The AUD/USD pair has sensed selling pressure near 0.6660 as the Australian Bureau of Statistics has reported mixed Q1 Wage Price Index data. Quarterly labor cost index has remained steady at 0.8% but lower than the estimate of 0.9%. On an annual basis, the economic data has accelerated to 3.7% vs. the consensus of 3.6% and the former release of 3.3%. This might allow the Reserve Bank of Australia (RBA) to keep interest rates steady at 3.85%.
Earlier, the Aussie asset remained sideways despite the approval for raising the US borrowing cap being postponed again to the end of the week.
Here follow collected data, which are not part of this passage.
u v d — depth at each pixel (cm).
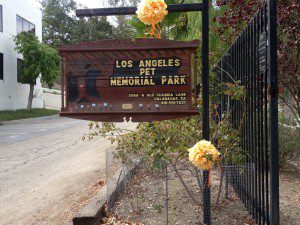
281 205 504
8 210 582
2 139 1462
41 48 2900
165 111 409
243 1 589
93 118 416
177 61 411
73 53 417
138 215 467
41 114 2961
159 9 420
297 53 581
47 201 607
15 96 2958
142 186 501
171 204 469
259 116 419
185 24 1005
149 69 412
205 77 429
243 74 491
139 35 796
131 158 485
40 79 3169
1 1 2736
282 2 540
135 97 414
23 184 735
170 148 456
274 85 356
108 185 513
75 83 417
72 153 1073
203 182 442
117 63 414
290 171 699
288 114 777
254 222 443
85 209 486
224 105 605
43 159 998
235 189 521
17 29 3011
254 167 438
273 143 358
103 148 1121
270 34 356
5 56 2797
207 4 429
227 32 736
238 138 484
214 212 476
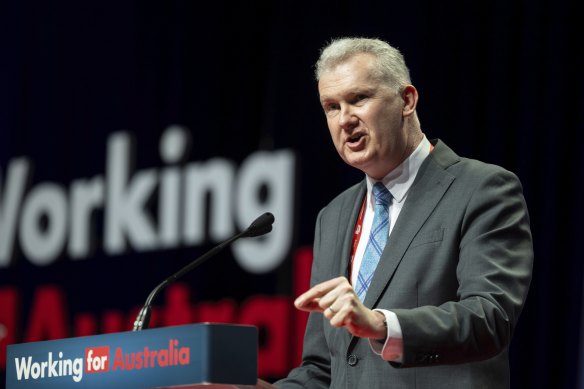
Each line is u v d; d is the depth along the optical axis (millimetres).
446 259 3820
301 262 8883
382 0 8711
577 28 7820
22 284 10914
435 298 3803
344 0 9016
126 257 10164
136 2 10602
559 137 7781
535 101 7914
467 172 3992
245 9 9734
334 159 8867
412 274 3838
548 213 7738
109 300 10227
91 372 3168
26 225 11000
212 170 9664
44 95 11211
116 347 3105
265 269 9102
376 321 3307
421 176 4070
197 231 9664
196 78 9969
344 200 4461
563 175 7750
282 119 9266
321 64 4133
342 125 4027
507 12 8117
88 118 10805
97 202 10531
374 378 3818
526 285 3699
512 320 3564
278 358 8875
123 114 10500
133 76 10492
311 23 9195
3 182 11305
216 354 2871
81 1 11102
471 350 3420
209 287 9469
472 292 3619
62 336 10508
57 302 10609
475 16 8266
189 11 10141
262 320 9023
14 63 11492
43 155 11078
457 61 8297
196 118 9914
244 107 9578
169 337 2957
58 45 11219
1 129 11453
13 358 3447
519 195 3922
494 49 8133
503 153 8008
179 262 9742
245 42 9680
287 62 9320
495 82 8094
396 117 4055
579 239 7594
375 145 4008
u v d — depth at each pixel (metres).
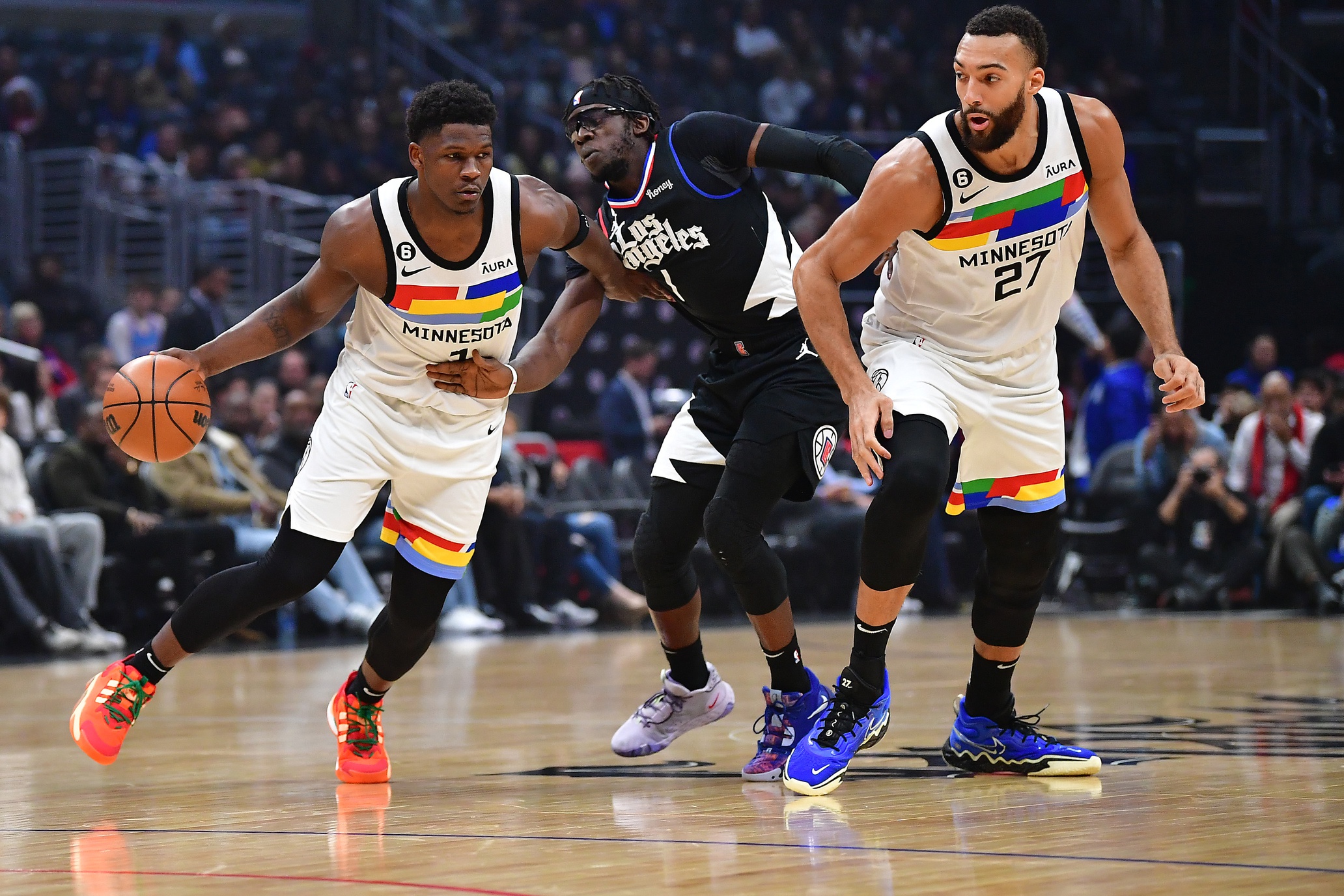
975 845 7.18
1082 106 8.93
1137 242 9.47
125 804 9.06
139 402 9.85
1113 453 32.56
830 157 9.83
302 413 26.58
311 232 38.66
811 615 31.27
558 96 48.75
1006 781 9.52
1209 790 8.87
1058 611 31.09
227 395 26.77
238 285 37.75
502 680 17.70
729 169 10.19
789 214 44.12
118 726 9.57
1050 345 9.61
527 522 28.19
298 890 6.33
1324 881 6.20
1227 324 46.75
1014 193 8.83
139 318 32.97
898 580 9.05
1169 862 6.64
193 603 9.60
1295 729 12.02
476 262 9.47
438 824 8.07
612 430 32.69
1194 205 46.53
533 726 13.22
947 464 9.04
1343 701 14.17
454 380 9.74
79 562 23.59
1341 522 29.09
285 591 9.64
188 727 13.46
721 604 31.50
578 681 17.53
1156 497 31.59
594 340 37.72
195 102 46.72
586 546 28.92
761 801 8.82
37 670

However, one thing is clear the default is not an option now as each delegate has considered it as a disaster.
Meanwhile, the US Dollar Index (DXY) is showing signs of volatility contraction after failing in extending its recovery above 102.70.
Scrutiny of AUD/USD’s four-hour scale indicates that the upside is capped from April 14 high around 0.6806 while the downside is restricted from March 07 low around 0.6580. Intermediate support is plotted from May 03 low around 0.6640. The 200-period Exponential Moving Average (EMA) at 0.6700 is indicating a sideways trend.
Meanwhile, the Relative Strength Index (RSI) (14) has rebounded from 40.00, indicating weak downside bias.
An acceptance above the round-level resistance at 0.6800 confidently, Australian Dollar bulls will firmly drive the asset higher toward February 06 low at 0.6855 followed by February 21 high at 0.6920.
In an alternate scenario, US Dollar bulls will flex their muscles if the Aussie asset will drop below March 15 low at 0.6590. An occurrence of the same will expose the asset to March 08 low at 0.6568 followed by 02 November 2022 high around 0.6500.